Der bedeutendste Pizzawettkampf ist die Campionato Mondiale della Pizza in Parma, die Ende Mai stattfand. Dort ist Dino Cascio als Italiener für die Schweiz angetreten, weil er hier arbeitet. Er hat sich für die Disziplin «Pizza classica» entschieden und einer internationalen Jury eine eigene Pizzakreation in nur zehn Minuten hingezaubert. Seine Pizza mit norwegischem Wildlachs, in Ingwer mariniert und auf Eisbergsalat drapiert, begeisterte die Jury. Er wurde damit bester Schweizer, drittbester Italiener und erreichte Rang 32 auf der Weltbestenliste.
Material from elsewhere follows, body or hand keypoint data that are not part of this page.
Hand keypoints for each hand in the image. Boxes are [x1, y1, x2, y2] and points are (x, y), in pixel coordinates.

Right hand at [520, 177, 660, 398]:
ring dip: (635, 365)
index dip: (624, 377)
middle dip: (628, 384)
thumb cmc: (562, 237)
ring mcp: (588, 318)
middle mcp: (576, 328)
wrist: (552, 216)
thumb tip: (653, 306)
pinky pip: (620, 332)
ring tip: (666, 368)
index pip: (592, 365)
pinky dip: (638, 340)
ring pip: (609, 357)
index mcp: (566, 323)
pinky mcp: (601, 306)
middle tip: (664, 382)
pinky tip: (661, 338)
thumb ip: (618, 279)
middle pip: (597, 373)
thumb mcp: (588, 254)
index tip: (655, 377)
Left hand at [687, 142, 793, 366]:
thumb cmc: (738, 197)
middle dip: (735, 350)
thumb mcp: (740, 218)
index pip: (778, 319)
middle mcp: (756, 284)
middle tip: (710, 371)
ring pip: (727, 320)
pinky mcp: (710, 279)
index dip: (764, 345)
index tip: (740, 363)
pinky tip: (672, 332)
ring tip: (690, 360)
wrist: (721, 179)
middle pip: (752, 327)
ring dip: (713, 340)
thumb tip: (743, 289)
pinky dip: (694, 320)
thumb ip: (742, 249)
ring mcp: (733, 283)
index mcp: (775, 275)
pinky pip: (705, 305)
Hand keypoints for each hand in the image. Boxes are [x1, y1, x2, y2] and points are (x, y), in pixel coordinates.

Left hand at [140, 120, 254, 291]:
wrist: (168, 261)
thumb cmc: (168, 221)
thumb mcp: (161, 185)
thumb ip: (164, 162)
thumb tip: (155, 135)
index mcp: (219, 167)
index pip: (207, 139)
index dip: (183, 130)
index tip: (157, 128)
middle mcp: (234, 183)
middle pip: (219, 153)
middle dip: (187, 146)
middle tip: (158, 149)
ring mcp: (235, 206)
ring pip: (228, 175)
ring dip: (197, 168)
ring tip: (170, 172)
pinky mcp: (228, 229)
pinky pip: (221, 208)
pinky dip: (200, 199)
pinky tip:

Insgesamt 630 Konkurrenten aus 32 Ländern massen sich mit mehligen Händen. Die meisten reisten mit ihrem eigenen Pizzateig an. Manche verbrachten die Nacht vor dem Kühlschrank, um ihren Teig zu bewachen.
Mehl, Wasser, Salz, Hefe und Olivenöl sind die Zutaten. Die genauen Mengenangaben und in welcher Reihenfolge die Zutaten beigemischt werden, sind das Berufsgeheimnis eines jeden Pizzaiolo.

Dino Cascio geniesst jede Woche eine Pizza, die er nach Lust und Laune belegt. Seine Siegerpizza mit dem Wildlachs wird er bald im Caffè Sociale anbieten. Und nächstes Jahr will er bei allen Akrobatik-Wettkämpfen dabei sein. «Es hat noch Platz für weitere Pokale in ­meinem ehemaligen Kinder­zimmer.»